TASK TO CARRY OUT - Without reproducing any image, print the listing below exactly.

MATERIAL PROVIDED -
= Beginning of Section =

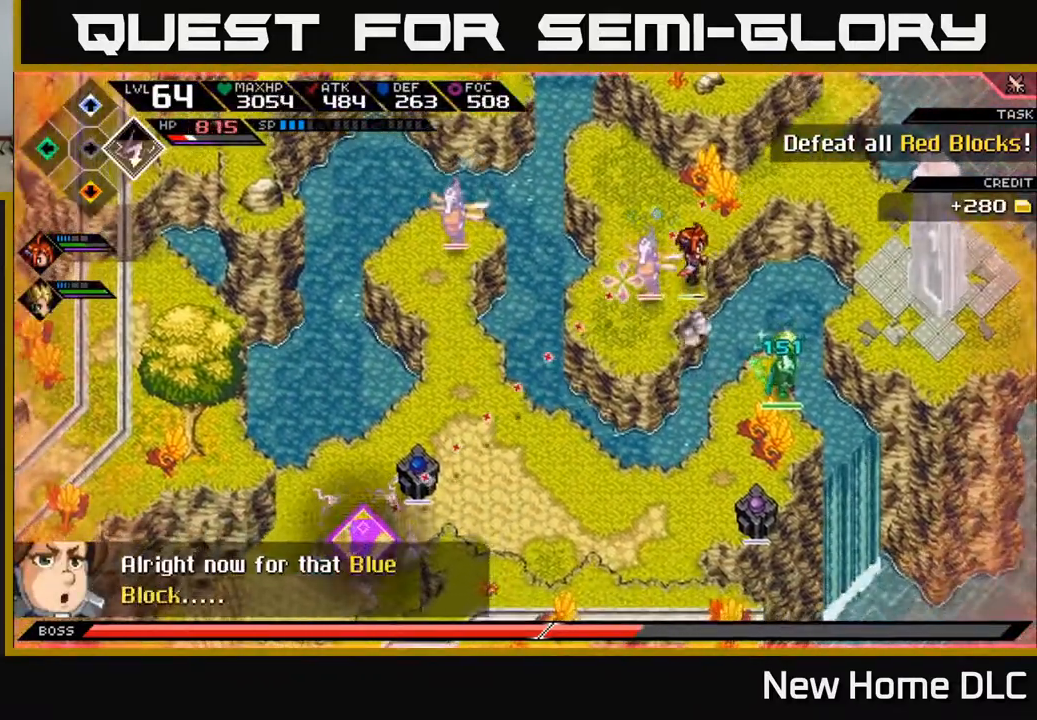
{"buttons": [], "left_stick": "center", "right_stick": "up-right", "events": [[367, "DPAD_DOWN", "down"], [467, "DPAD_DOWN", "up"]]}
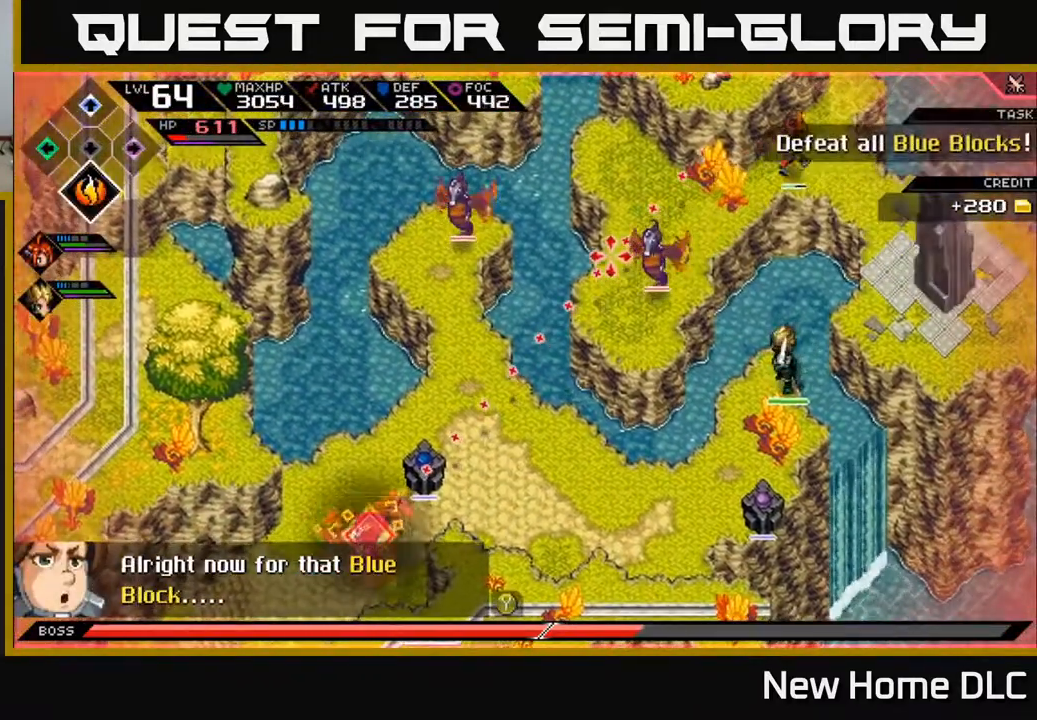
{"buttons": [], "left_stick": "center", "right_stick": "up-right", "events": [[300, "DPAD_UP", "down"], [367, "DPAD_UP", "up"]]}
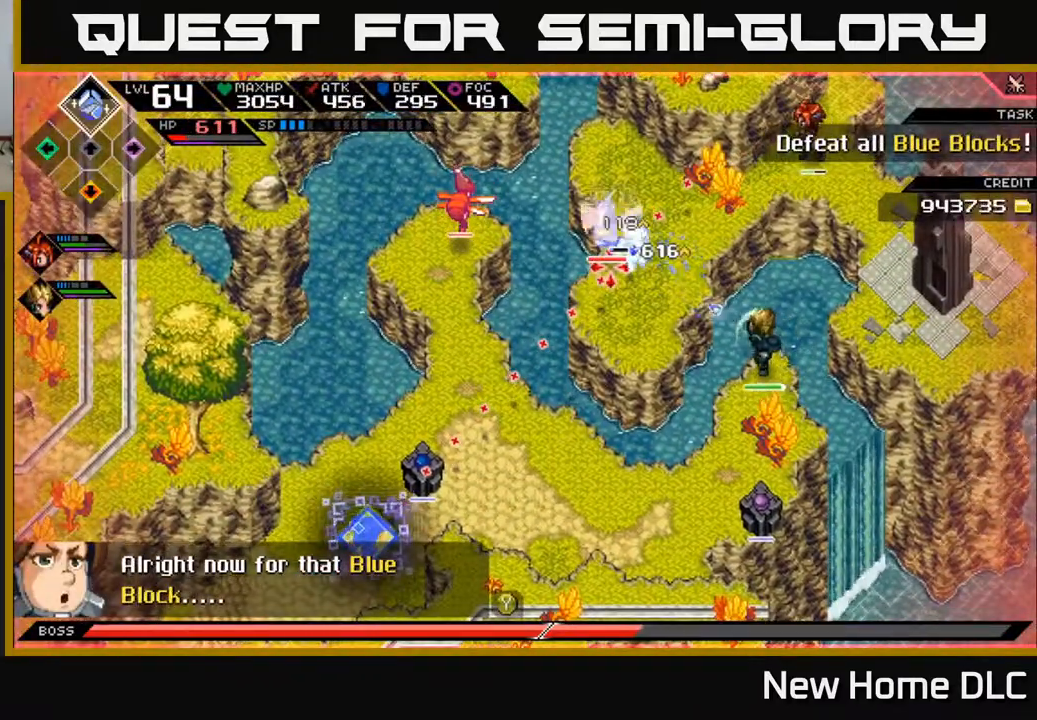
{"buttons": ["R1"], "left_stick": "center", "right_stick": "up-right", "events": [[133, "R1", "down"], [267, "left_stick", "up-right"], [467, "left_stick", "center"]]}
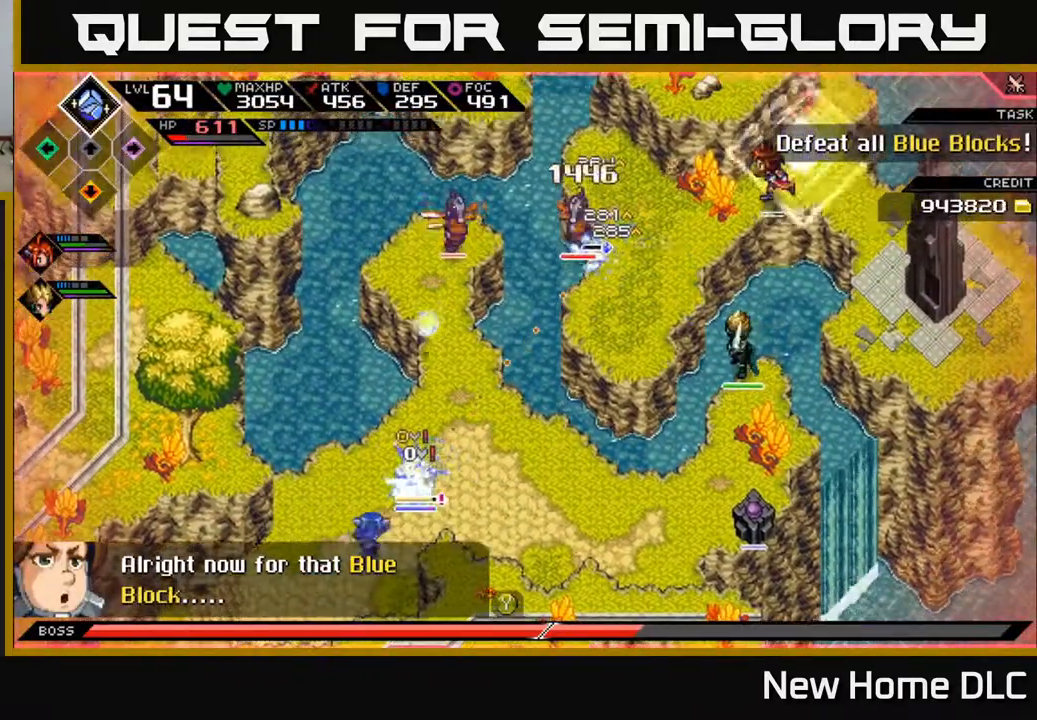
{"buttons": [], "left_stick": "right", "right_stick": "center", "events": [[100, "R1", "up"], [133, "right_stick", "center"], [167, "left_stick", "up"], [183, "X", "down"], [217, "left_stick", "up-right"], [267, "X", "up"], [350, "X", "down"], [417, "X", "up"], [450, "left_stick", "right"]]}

= End of Section =

ANSWER -
{"buttons": [], "left_stick": "center", "right_stick": "up-right", "events": [[367, "DPAD_DOWN", "down"], [467, "DPAD_DOWN", "up"]]}
{"buttons": [], "left_stick": "center", "right_stick": "up-right", "events": [[300, "DPAD_UP", "down"], [367, "DPAD_UP", "up"]]}
{"buttons": ["R1"], "left_stick": "center", "right_stick": "up-right", "events": [[133, "R1", "down"], [267, "left_stick", "up-right"], [467, "left_stick", "center"]]}
{"buttons": [], "left_stick": "right", "right_stick": "center", "events": [[100, "R1", "up"], [133, "right_stick", "center"], [167, "left_stick", "up"], [183, "X", "down"], [217, "left_stick", "up-right"], [267, "X", "up"], [350, "X", "down"], [417, "X", "up"], [450, "left_stick", "right"]]}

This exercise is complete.